New Economy project dossier · 2021 · community ownership · circular business models · built environment
Co-Operate explores how community ownership, circular business models and long-term finance can work together in the built environment. The project uses Community Land Trust H-Buurt as a practical context for a neighbourhood that stays affordable, adaptable and regenerative across generations.
Why Co-Operate matters
Housing affordability, circular construction and neighbourhood wellbeing are often treated as separate challenges. Co-Operate connects them through one question: what ownership and finance models make it possible to design a neighbourhood for seven generations?
A seven-generation framework
- Inclusive and affordable over time. Land, buildings and shared assets are managed for long-term community benefit.
- Nature-based by design. Social and ecological value are treated as part of the development logic.

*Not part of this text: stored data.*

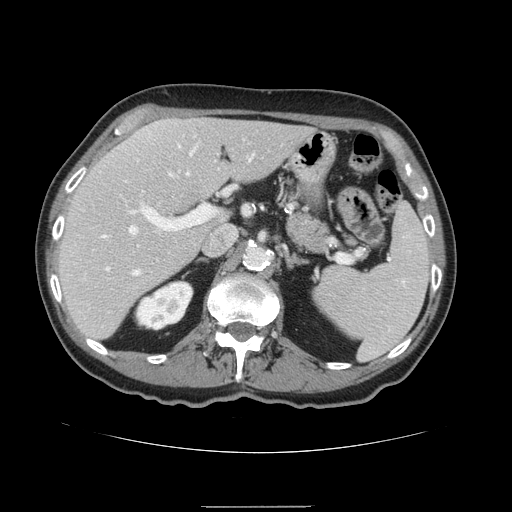
Contrast-enhanced abdominal CT, one axial slice; slice 93 of 168 in the series (ordered by position); 120 kVp; intravenous contrast given; soft-tissue window (W 400 / L 40 HU); 2.5 mm slice thickness; 512 × 512 image matrix, field of view 386 × 386 mm. From the clinical record (not read from this slice): patient: male, age 59 years at operation; diagnosis: colorectal cancer liver metastases, imaged before liver resection.
Structures marked on this image (manually delineated by an expert):
- hepatic veins: bounding box <129,151,252,274> (left, top, right, bottom; pixels)
- liver: <58,119,314,341>
- planned liver remnant (the part of the liver to remain after resection): <58,119,315,340>
- portal vein (with intrahepatic branches): <99,195,215,271>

- Open to transformation. Buildings, materials and community assets can adapt as needs change.
Time as a design medium
Co-Operate links business models to the different lifecycles of building layers: land, structure, skin, services, infill, materials and shared neighbourhood assets. Long-lived layers require stewardship and patient capital. Shorter-lived layers require repair, reuse, replacement and local value systems.
Enablers
- Impact accounting to make social, ecological and financial value visible.
- Long-term investment matched to the life of land, buildings and materials.
- Investor–lifecycle matching for different building layers.
- Steward ownership to align purpose and asset control.
- Timebanking as local value infrastructure.
- Crowdfunding to connect community participation and finance.
Use cases
- Community Land Trust: land is governed for long-term affordability.
- Open Building: buildings are designed as adaptable layers.
- Material stewardship: ownership and finance follow material lifecycles.
- Local value exchange: timebanking, impact accounting and community finance strengthen neighbourhood capacity.
Insight cards
- A Community Land Trust removes land from short-term market pressure.
- Seven generations can be used as a design criterion.
- Time connects ownership, finance and building layers.
- The business model influences the lifespan of materials and buildings.
- Steward ownership supports circular buildings.
- Timebanking can become local value infrastructure.
- Impact accounting changes investment logic.
- Open Building requires ownership models that can move with change.
Next steps
The project points toward a practical agenda: develop business cases for community land ownership, connect investment horizons to building-layer lifecycles, test local value systems and use impact accounting to make long-term neighbourhood value investable.